The Reformed church of Mintia in Mintia, Hunedoara County, Romania, is a declared historic monument. It is found in the National Register of Historic Monuments under the code HD-II-m-A-03365.

== History ==

It was built around 1640, presumably on the site of a medieval church, as indicated by its vaulted sanctuary. The village was the property of the Gyulay family for a long time, and the church served as the family's court parish. Several members of the Gyulay and the Kuun family are buried in the church. It was an independent congregation until 1930, after which the pastorate ceased to exist, and ministers came from Ilia and Deva. Its bell, made in 1760, was transferred to the Reformed Church of Deva when the congregation terminated.

In 1978, a new roof was installed on the church.

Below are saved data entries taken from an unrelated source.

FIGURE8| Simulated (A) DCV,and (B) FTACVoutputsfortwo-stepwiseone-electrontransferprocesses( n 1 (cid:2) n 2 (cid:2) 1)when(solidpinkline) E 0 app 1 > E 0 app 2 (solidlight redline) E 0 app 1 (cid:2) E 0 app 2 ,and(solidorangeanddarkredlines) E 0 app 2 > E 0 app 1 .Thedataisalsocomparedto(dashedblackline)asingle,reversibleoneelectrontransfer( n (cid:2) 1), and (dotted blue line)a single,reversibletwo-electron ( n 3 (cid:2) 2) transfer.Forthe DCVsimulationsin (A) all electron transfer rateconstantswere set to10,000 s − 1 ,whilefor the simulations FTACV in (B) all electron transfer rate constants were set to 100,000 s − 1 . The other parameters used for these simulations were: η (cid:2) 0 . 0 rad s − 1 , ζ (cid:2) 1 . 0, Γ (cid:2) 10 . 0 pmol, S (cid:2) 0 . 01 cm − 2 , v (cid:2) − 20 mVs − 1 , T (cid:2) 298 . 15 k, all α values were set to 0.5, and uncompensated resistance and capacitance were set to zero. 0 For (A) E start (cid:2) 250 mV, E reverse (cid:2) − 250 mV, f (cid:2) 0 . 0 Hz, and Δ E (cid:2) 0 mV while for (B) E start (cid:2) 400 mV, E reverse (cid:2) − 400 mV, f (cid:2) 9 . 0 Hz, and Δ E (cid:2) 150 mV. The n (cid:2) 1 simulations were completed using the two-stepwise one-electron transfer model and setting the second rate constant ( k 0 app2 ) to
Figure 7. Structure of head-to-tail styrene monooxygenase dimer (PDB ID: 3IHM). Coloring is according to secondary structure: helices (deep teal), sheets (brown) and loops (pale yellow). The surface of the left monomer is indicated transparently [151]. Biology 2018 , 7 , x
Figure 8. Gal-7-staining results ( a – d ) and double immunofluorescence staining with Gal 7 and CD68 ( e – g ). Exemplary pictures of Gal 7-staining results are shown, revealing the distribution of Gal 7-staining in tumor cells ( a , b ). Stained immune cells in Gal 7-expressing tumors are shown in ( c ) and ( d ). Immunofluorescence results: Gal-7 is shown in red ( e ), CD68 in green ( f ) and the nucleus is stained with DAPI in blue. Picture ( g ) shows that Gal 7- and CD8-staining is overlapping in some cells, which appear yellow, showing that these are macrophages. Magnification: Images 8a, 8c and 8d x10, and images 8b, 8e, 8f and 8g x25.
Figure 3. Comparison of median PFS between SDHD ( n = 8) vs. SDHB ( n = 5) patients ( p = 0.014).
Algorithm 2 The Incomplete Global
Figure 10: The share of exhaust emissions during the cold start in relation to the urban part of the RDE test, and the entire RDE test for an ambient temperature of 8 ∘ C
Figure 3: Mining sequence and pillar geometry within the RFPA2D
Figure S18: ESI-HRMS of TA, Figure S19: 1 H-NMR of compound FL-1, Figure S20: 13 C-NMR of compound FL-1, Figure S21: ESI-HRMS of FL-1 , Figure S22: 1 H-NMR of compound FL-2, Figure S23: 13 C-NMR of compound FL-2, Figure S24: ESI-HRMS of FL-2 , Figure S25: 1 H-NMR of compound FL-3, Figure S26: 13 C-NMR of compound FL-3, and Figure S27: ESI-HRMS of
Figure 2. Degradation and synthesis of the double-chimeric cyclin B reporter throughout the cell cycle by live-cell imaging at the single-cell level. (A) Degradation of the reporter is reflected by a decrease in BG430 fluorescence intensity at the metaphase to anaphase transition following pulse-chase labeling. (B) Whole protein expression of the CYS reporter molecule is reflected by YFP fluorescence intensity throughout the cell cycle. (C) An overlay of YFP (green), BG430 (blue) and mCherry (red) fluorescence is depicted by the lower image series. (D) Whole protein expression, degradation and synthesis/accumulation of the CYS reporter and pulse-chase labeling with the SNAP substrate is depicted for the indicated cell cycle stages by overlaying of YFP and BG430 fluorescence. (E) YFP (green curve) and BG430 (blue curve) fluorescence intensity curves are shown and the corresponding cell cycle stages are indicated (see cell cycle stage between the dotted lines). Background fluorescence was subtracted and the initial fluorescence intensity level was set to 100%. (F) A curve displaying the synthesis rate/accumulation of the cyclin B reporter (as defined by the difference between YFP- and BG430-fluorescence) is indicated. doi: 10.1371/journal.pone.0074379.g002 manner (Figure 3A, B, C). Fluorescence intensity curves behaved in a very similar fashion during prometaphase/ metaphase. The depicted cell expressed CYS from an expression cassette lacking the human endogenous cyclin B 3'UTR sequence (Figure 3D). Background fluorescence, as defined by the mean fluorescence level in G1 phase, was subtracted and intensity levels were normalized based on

By 2000 the congregation had been depopulated and the condition of the abandoned church steadily deteriorated. Between 2020 and 2022 the church was restored with the support of the Hungarian Government and the Hunedoara County Council.

== Description ==
According to Ferenc Léstyán, it was originally a Romanesque basilica. Its sanctuary is polygonal, with the coat of arms of the Haller and Gyulay families underneath. The ceiling is partly vaulted. The entrance under the tower bears a Renaissance stone carving representing a bunch of grapes.